Opinion
July 15, 1975
Order entered in the Supreme Court, New York County, on November 27, 1974 granting defendant-respondent's motion for summary judgment and denying plaintiff-appellant's cross motion for summary relief, unanimously modified, on the law, so as to deny summary judgment to defendant-respondent and otherwise affirmed, without costs or disbursements. Plaintiff shipped knitted goods from Hong Kong to New York via Pan American Airways. The shipment was insured by defendant-respondent under an all risk policy and covered "the risks from the factory in Hong Kong * * * to the warehouse at Kennedy Airport". The insurer undertook to pay losses "according to English Law and Usage." On July 5, 1969 plaintiff was notified of the arrival of the shipment at Kennedy Airport. While in the airport warehouse a portion of the goods valued at over $28,000 was stolen through the use of forged documents on July 19, 1969. The policy should be interpreted in accordance with English law and usage. No proof of the English law or usage was submitted to Special Term. Appellant asserts that under English law and usage the coverage continued until plaintiff asserted dominion over the goods and not merely when they were placed in the warehouse at Kennedy Airport. Whether under English law and usage the factory-to-warehouse coverage terminated upon arrival and storage of the goods at the Kennedy Airport warehouse presents a question of fact.
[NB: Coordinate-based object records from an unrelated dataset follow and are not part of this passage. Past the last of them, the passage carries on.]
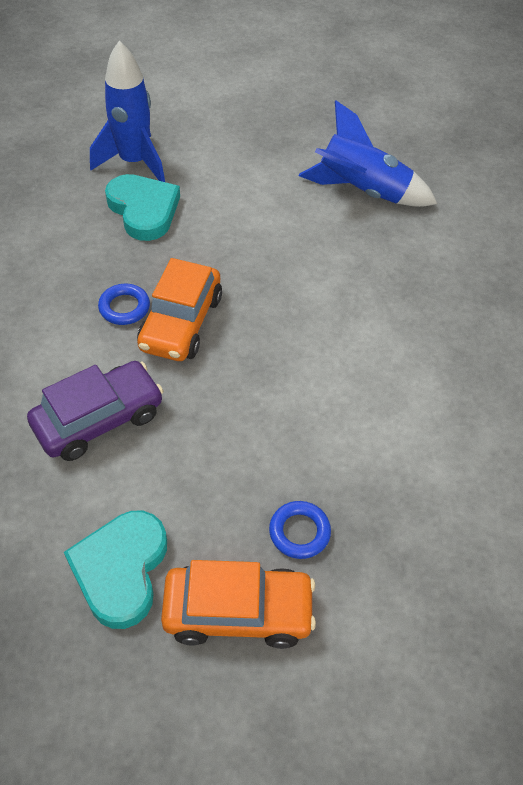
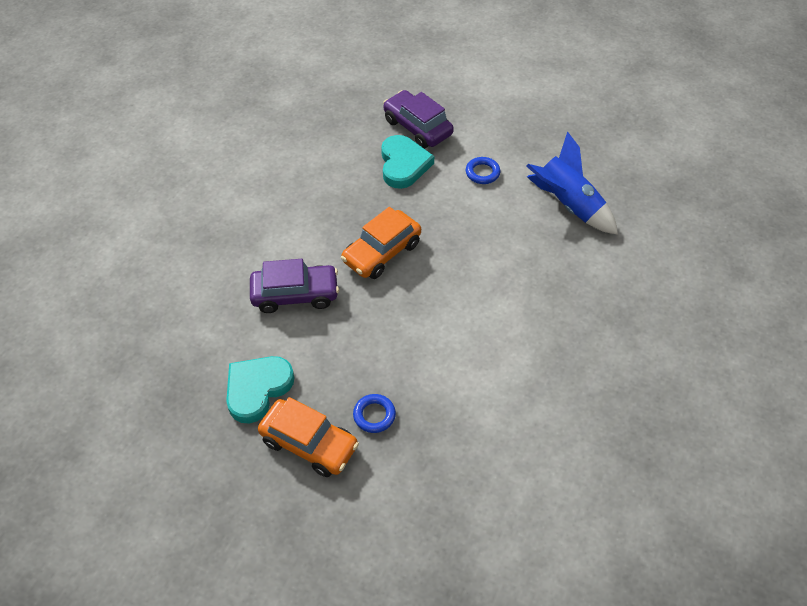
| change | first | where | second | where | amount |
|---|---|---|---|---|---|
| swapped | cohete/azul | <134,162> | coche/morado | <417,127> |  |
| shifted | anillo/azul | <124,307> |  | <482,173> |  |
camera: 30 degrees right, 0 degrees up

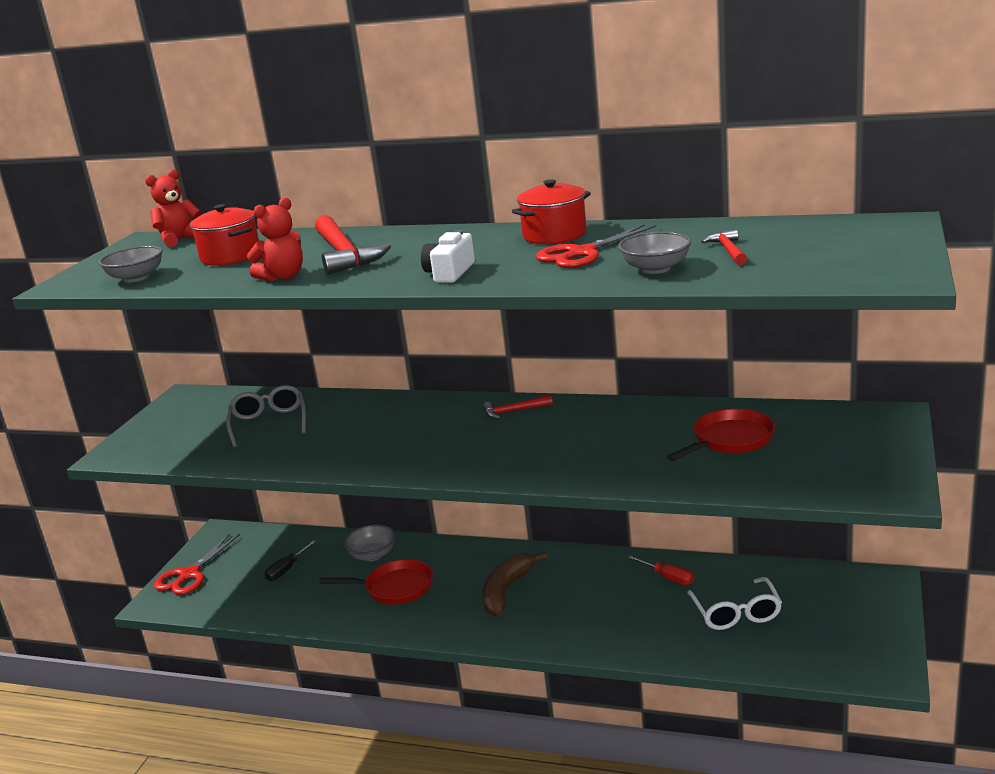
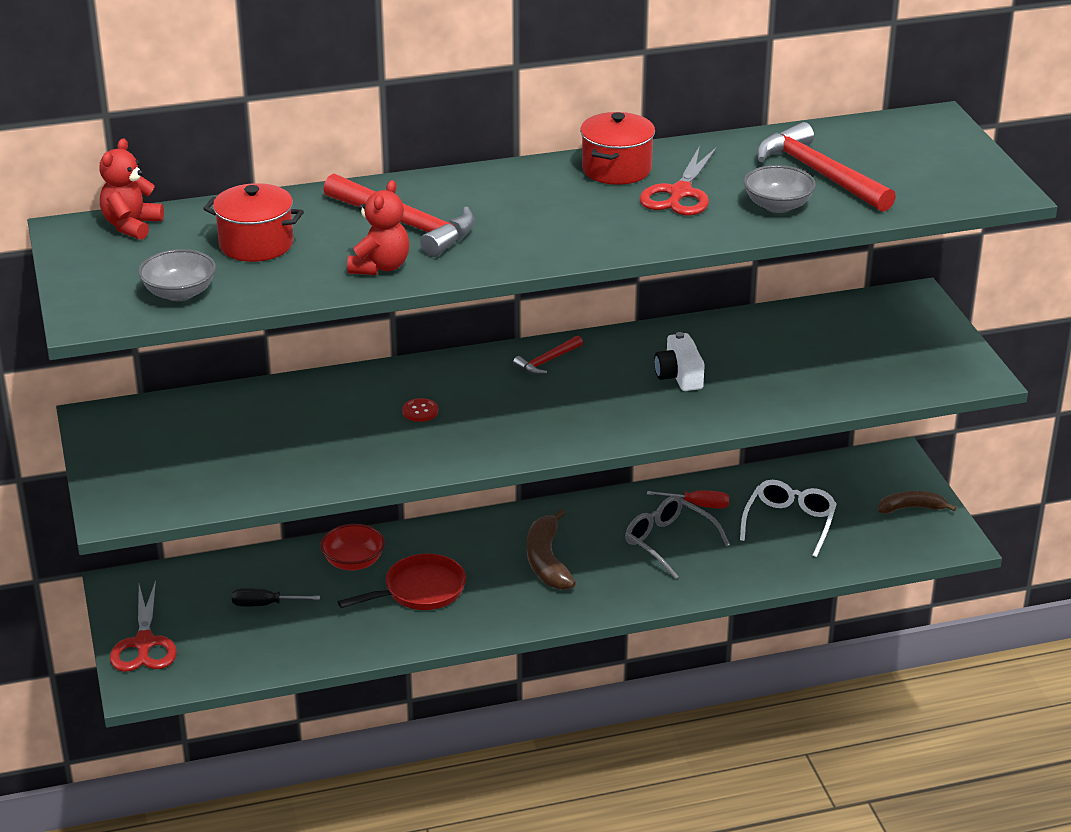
| change | first | where | second | where | amount |
|---|---|---|---|---|---|
| rotated | destornillador/negro | <287,569> |  | <265,604> | 90 degrees clockwise |
| repainted | cuenco/gris | <372,555> | cuenco/rojo | <353,562> |  |
| new |  |  | botón/rojo | <420,411> |  |
| shifted | gafas/gris | <269,423> |  | <669,542> |  |
| shifted | cámara/blanco | <449,273> |  | <679,376> |  |
| rotated | gafas/blanco | <736,613> |  | <789,523> | 120 degrees counterclockwise |
| scaled | martillo/rojo | <728,250> |  | <819,173> | x2.02 |
| new |  |  | plátano/marrón | <911,508> |  |
| gone | sartén/rojo | <730,440> |  |  |  |
camera: 35 degrees left, 10 degrees up

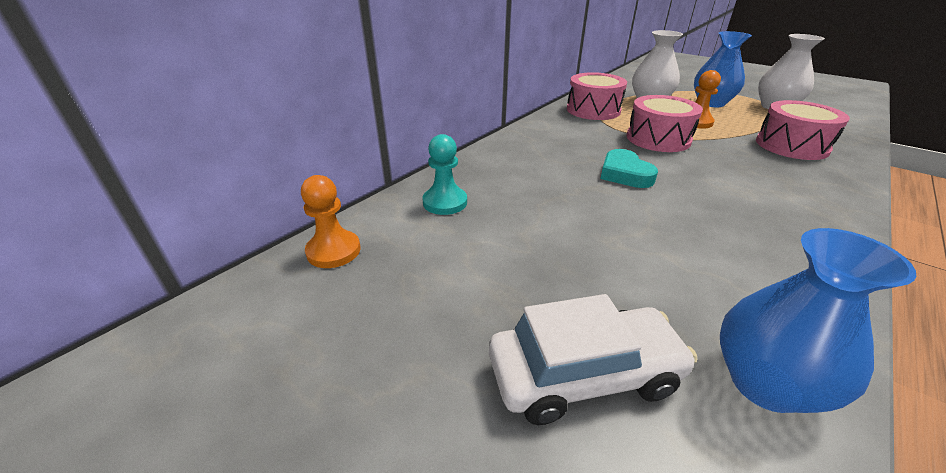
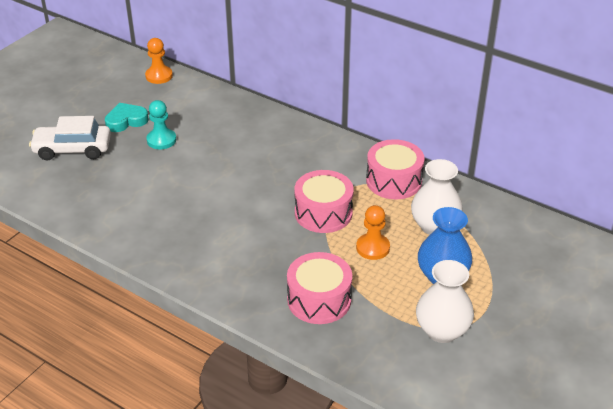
| change | first | where | second | where | amount |
|---|---|---|---|---|---|
| rotated | coche/blanco | <583,375> |  | <73,149> | 105 degrees clockwise |
| shifted | corazón/turquesa | <624,174> |  | <126,121> |  |
| shifted | peón/turquesa | <445,202> |  | <161,140> |  |
| gone | florero/azul | <765,383> |  |  |  |
camera: 85 degrees right, 5 degrees up

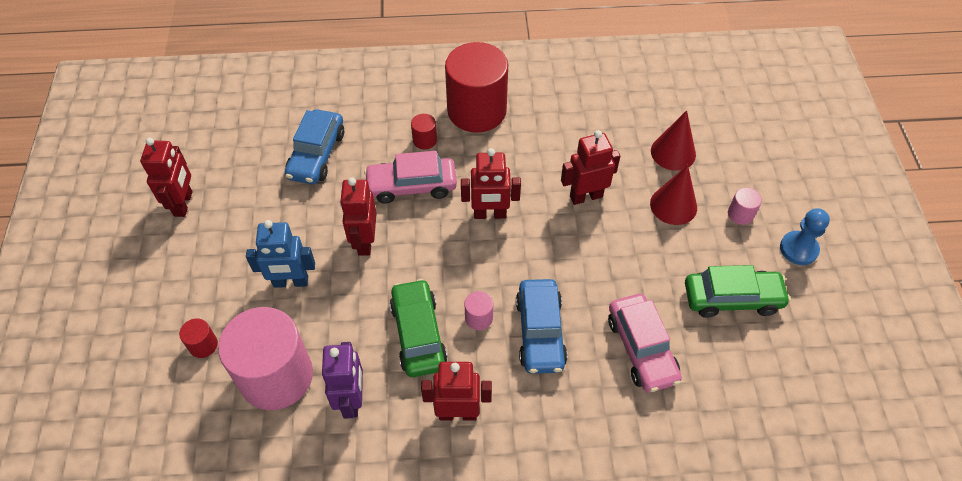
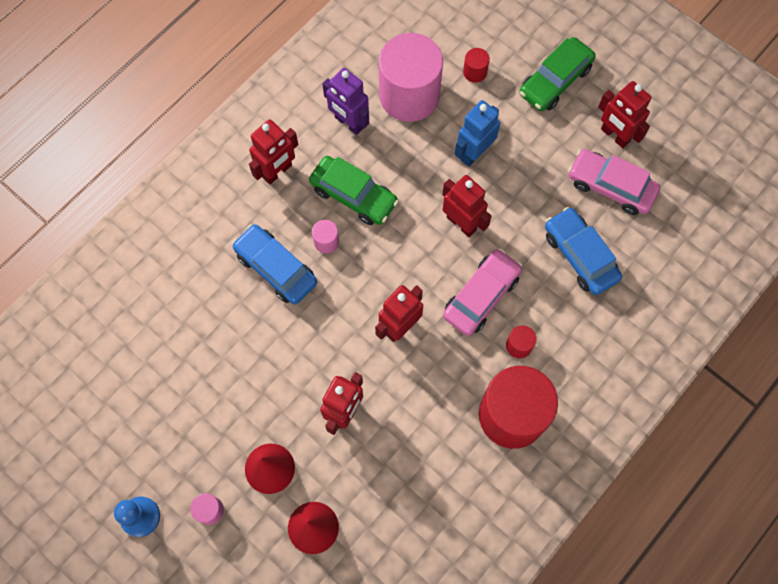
| change | first | where | second | where | amount |
|---|---|---|---|---|---|
| shifted | coche/verde | <732,298> |  | <555,81> |  |
| shifted | coche/rosa | <641,349> |  | <610,186> |  |
camera: 135 degrees right, 15 degrees up

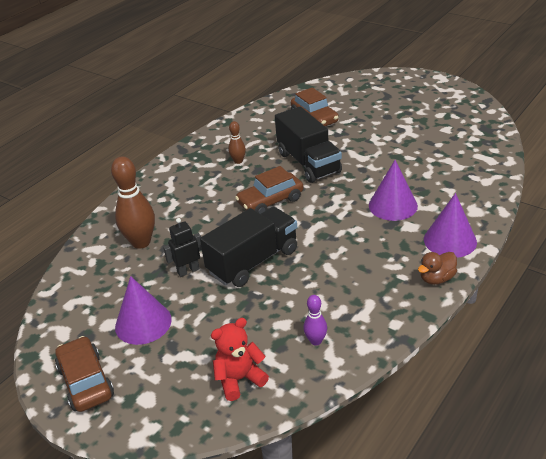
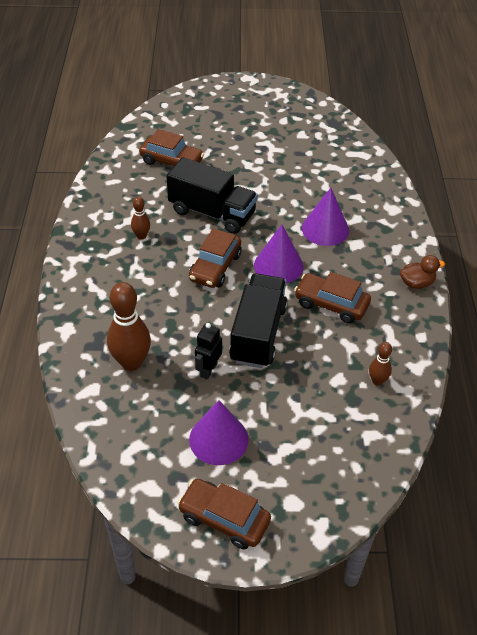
| change | first | where | second | where | amount |
|---|---|---|---|---|---|
| shifted | cono/morado | <450,240> |  | <278,266> |  |
| new |  |  | coche/marrón | <331,304> |  |
| repainted | bolo/morado | <316,341> | bolo/marrón | <377,381> |  |
| rotated | pato/marrón | <436,278> |  | <416,283> | 120 degrees counterclockwise |
| gone | osito/rojo | <239,379> |  |  |  |
camera: 40 degrees left, 10 degrees up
There is some question whether the parties intended coverage to continue for so long as the goods were not in the insured's dominion and control. Upon examination of the policy and the record as presented to Special Term, we are unable to determine the question of coverage as a matter of law. We have concluded that the question of coverage, and the extent thereof, under the English law should not be determined without affording the parties the opportunity to present proper extrinsic evidence at a plenary trial.
Concur — Stevens, P.J., Murphy, Lupiano, Lane and Nunez, JJ.